Prompt: Nothing but the pictures may be dropped; the rest of the listing is to be written out exactly.

Source data:
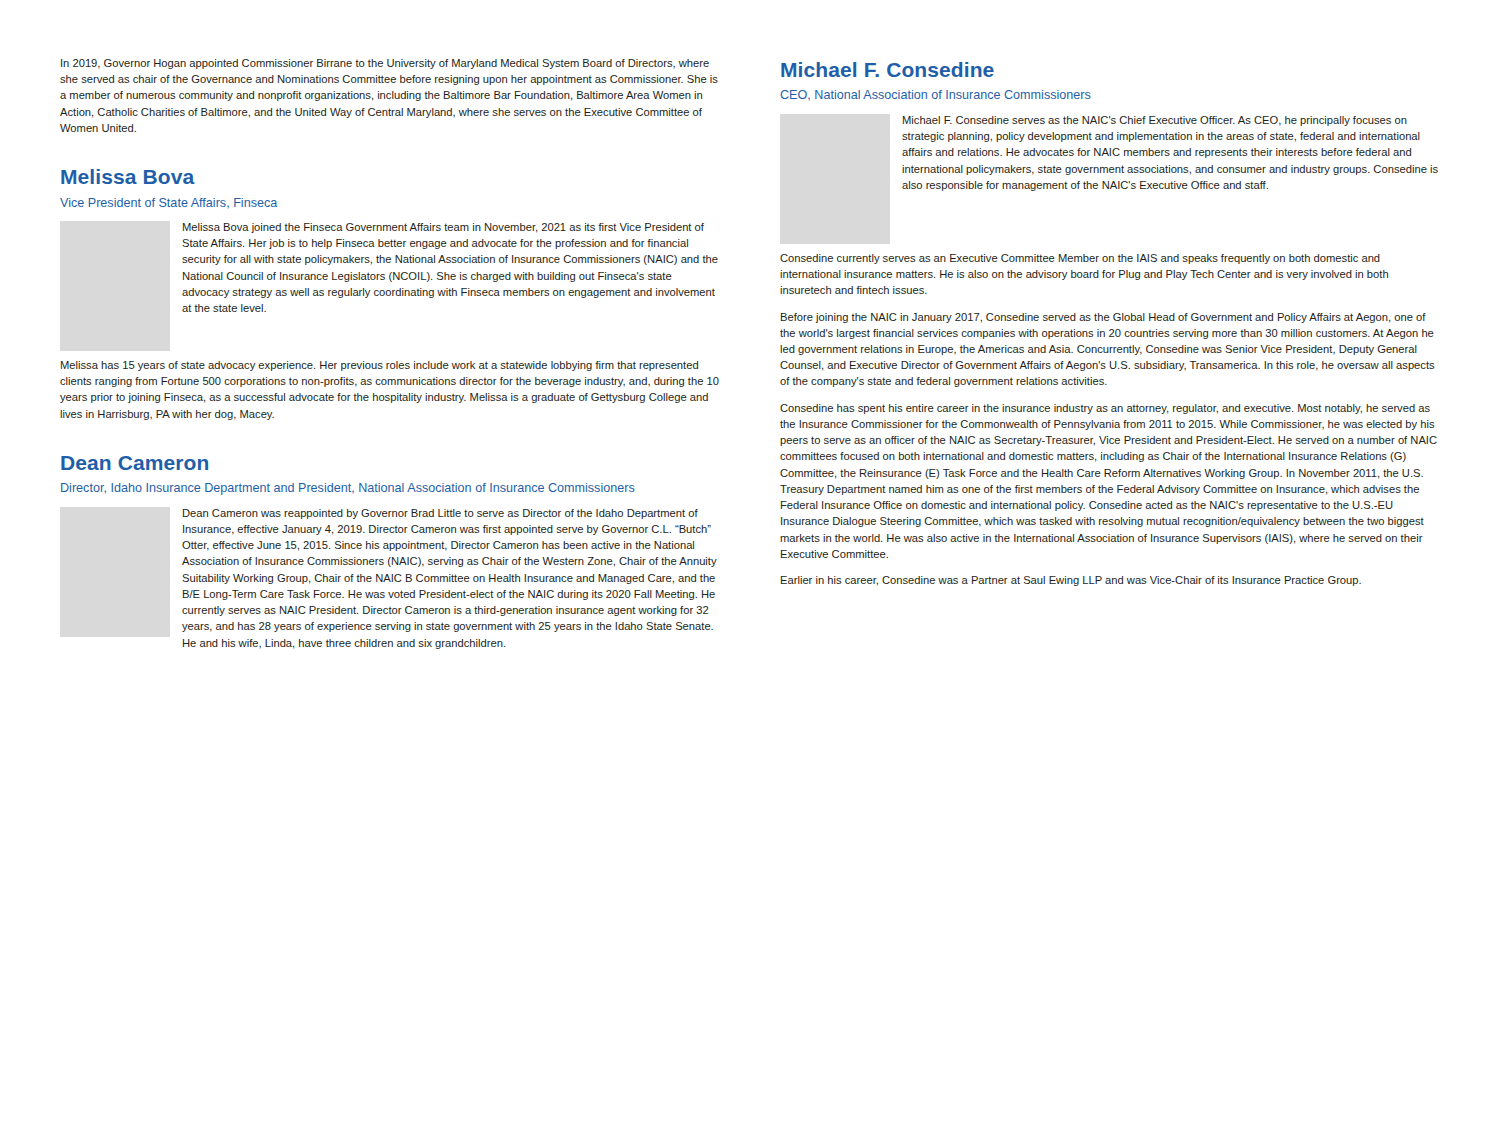In 2019, Governor Hogan appointed Commissioner Birrane to the University of Maryland Medical System Board of Directors, where she served as chair of the Governance and Nominations Committee before resigning upon her appointment as Commissioner. She is a member of numerous community and nonprofit organizations, including the Baltimore Bar Foundation, Baltimore Area Women in Action, Catholic Charities of Baltimore, and the United Way of Central Maryland, where she serves on the Executive Committee of Women United.
Melissa Bova
Vice President of State Affairs, Finseca
Melissa Bova joined the Finseca Government Affairs team in November, 2021 as its first Vice President of State Affairs. Her job is to help Finseca better engage and advocate for the profession and for financial security for all with state policymakers, the National Association of Insurance Commissioners (NAIC) and the National Council of Insurance Legislators (NCOIL). She is charged with building out Finseca's state advocacy strategy as well as regularly coordinating with Finseca members on engagement and involvement at the state level.
Melissa has 15 years of state advocacy experience. Her previous roles include work at a statewide lobbying firm that represented clients ranging from Fortune 500 corporations to non-profits, as communications director for the beverage industry, and, during the 10 years prior to joining Finseca, as a successful advocate for the hospitality industry. Melissa is a graduate of Gettysburg College and lives in Harrisburg, PA with her dog, Macey.
Dean Cameron
Director, Idaho Insurance Department and President, National Association of Insurance Commissioners
Dean Cameron was reappointed by Governor Brad Little to serve as Director of the Idaho Department of Insurance, effective January 4, 2019. Director Cameron was first appointed serve by Governor C.L. “Butch” Otter, effective June 15, 2015. Since his appointment, Director Cameron has been active in the National Association of Insurance Commissioners (NAIC), serving as Chair of the Western Zone, Chair of the Annuity Suitability Working Group, Chair of the NAIC B Committee on Health Insurance and Managed Care, and the B/E Long-Term Care Task Force. He was voted President-elect of the NAIC during its 2020 Fall Meeting. He currently serves as NAIC President. Director Cameron is a third-generation insurance agent working for 32 years, and has 28 years of experience serving in state government with 25 years in the Idaho State Senate. He and his wife, Linda, have three children and six grandchildren.
Michael F. Consedine
CEO, National Association of Insurance Commissioners
Michael F. Consedine serves as the NAIC's Chief Executive Officer. As CEO, he principally focuses on strategic planning, policy development and implementation in the areas of state, federal and international affairs and relations. He advocates for NAIC members and represents their interests before federal and international policymakers, state government associations, and consumer and industry groups. Consedine is also responsible for management of the NAIC's Executive Office and staff.
Consedine currently serves as an Executive Committee Member on the IAIS and speaks frequently on both domestic and international insurance matters. He is also on the advisory board for Plug and Play Tech Center and is very involved in both insuretech and fintech issues.
Before joining the NAIC in January 2017, Consedine served as the Global Head of Government and Policy Affairs at Aegon, one of the world's largest financial services companies with operations in 20 countries serving more than 30 million customers. At Aegon he led government relations in Europe, the Americas and Asia. Concurrently, Consedine was Senior Vice President, Deputy General Counsel, and Executive Director of Government Affairs of Aegon's U.S. subsidiary, Transamerica. In this role, he oversaw all aspects of the company's state and federal government relations activities.
Consedine has spent his entire career in the insurance industry as an attorney, regulator, and executive. Most notably, he served as the Insurance Commissioner for the Commonwealth of Pennsylvania from 2011 to 2015. While Commissioner, he was elected by his peers to serve as an officer of the NAIC as Secretary-Treasurer, Vice President and President-Elect. He served on a number of NAIC committees focused on both international and domestic matters, including as Chair of the International Insurance Relations (G) Committee, the Reinsurance (E) Task Force and the Health Care Reform Alternatives Working Group. In November 2011, the U.S. Treasury Department named him as one of the first members of the Federal Advisory Committee on Insurance, which advises the Federal Insurance Office on domestic and international policy. Consedine acted as the NAIC's representative to the U.S.-EU Insurance Dialogue Steering Committee, which was tasked with resolving mutual recognition/equivalency between the two biggest markets in the world. He was also active in the International Association of Insurance Supervisors (IAIS), where he served on their Executive Committee.
Earlier in his career, Consedine was a Partner at Saul Ewing LLP and was Vice-Chair of its Insurance Practice Group.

Exercise solution:
In 2019, Governor Hogan appointed Commissioner Birrane to the University of Maryland Medical System Board of Directors, where she served as chair of the Governance and Nominations Committee before resigning upon her appointment as Commissioner. She is a member of numerous community and nonprofit organizations, including the Baltimore Bar Foundation, Baltimore Area Women in Action, Catholic Charities of Baltimore, and the United Way of Central Maryland, where she serves on the Executive Committee of Women United.
Melissa Bova
Vice President of State Affairs, Finseca
Melissa Bova joined the Finseca Government Affairs team in November, 2021 as its first Vice President of State Affairs. Her job is to help Finseca better engage and advocate for the profession and for financial security for all with state policymakers, the National Association of Insurance Commissioners (NAIC) and the National Council of Insurance Legislators (NCOIL). She is charged with building out Finseca's state advocacy strategy as well as regularly coordinating with Finseca members on engagement and involvement at the state level.
Melissa has 15 years of state advocacy experience. Her previous roles include work at a statewide lobbying firm that represented clients ranging from Fortune 500 corporations to non-profits, as communications director for the beverage industry, and, during the 10 years prior to joining Finseca, as a successful advocate for the hospitality industry. Melissa is a graduate of Gettysburg College and lives in Harrisburg, PA with her dog, Macey.
Dean Cameron
Director, Idaho Insurance Department and President, National Association of Insurance Commissioners
Dean Cameron was reappointed by Governor Brad Little to serve as Director of the Idaho Department of Insurance, effective January 4, 2019. Director Cameron was first appointed serve by Governor C.L. “Butch” Otter, effective June 15, 2015. Since his appointment, Director Cameron has been active in the National Association of Insurance Commissioners (NAIC), serving as Chair of the Western Zone, Chair of the Annuity Suitability Working Group, Chair of the NAIC B Committee on Health Insurance and Managed Care, and the B/E Long-Term Care Task Force. He was voted President-elect of the NAIC during its 2020 Fall Meeting. He currently serves as NAIC President. Director Cameron is a third-generation insurance agent working for 32 years, and has 28 years of experience serving in state government with 25 years in the Idaho State Senate. He and his wife, Linda, have three children and six grandchildren.
Michael F. Consedine
CEO, National Association of Insurance Commissioners
Michael F. Consedine serves as the NAIC's Chief Executive Officer. As CEO, he principally focuses on strategic planning, policy development and implementation in the areas of state, federal and international affairs and relations. He advocates for NAIC members and represents their interests before federal and international policymakers, state government associations, and consumer and industry groups. Consedine is also responsible for management of the NAIC's Executive Office and staff.
Consedine currently serves as an Executive Committee Member on the IAIS and speaks frequently on both domestic and international insurance matters. He is also on the advisory board for Plug and Play Tech Center and is very involved in both insuretech and fintech issues.
Before joining the NAIC in January 2017, Consedine served as the Global Head of Government and Policy Affairs at Aegon, one of the world's largest financial services companies with operations in 20 countries serving more than 30 million customers. At Aegon he led government relations in Europe, the Americas and Asia. Concurrently, Consedine was Senior Vice President, Deputy General Counsel, and Executive Director of Government Affairs of Aegon's U.S. subsidiary, Transamerica. In this role, he oversaw all aspects of the company's state and federal government relations activities.
Consedine has spent his entire career in the insurance industry as an attorney, regulator, and executive. Most notably, he served as the Insurance Commissioner for the Commonwealth of Pennsylvania from 2011 to 2015. While Commissioner, he was elected by his peers to serve as an officer of the NAIC as Secretary-Treasurer, Vice President and President-Elect. He served on a number of NAIC committees focused on both international and domestic matters, including as Chair of the International Insurance Relations (G) Committee, the Reinsurance (E) Task Force and the Health Care Reform Alternatives Working Group. In November 2011, the U.S. Treasury Department named him as one of the first members of the Federal Advisory Committee on Insurance, which advises the Federal Insurance Office on domestic and international policy. Consedine acted as the NAIC's representative to the U.S.-EU Insurance Dialogue Steering Committee, which was tasked with resolving mutual recognition/equivalency between the two biggest markets in the world. He was also active in the International Association of Insurance Supervisors (IAIS), where he served on their Executive Committee.
Earlier in his career, Consedine was a Partner at Saul Ewing LLP and was Vice-Chair of its Insurance Practice Group.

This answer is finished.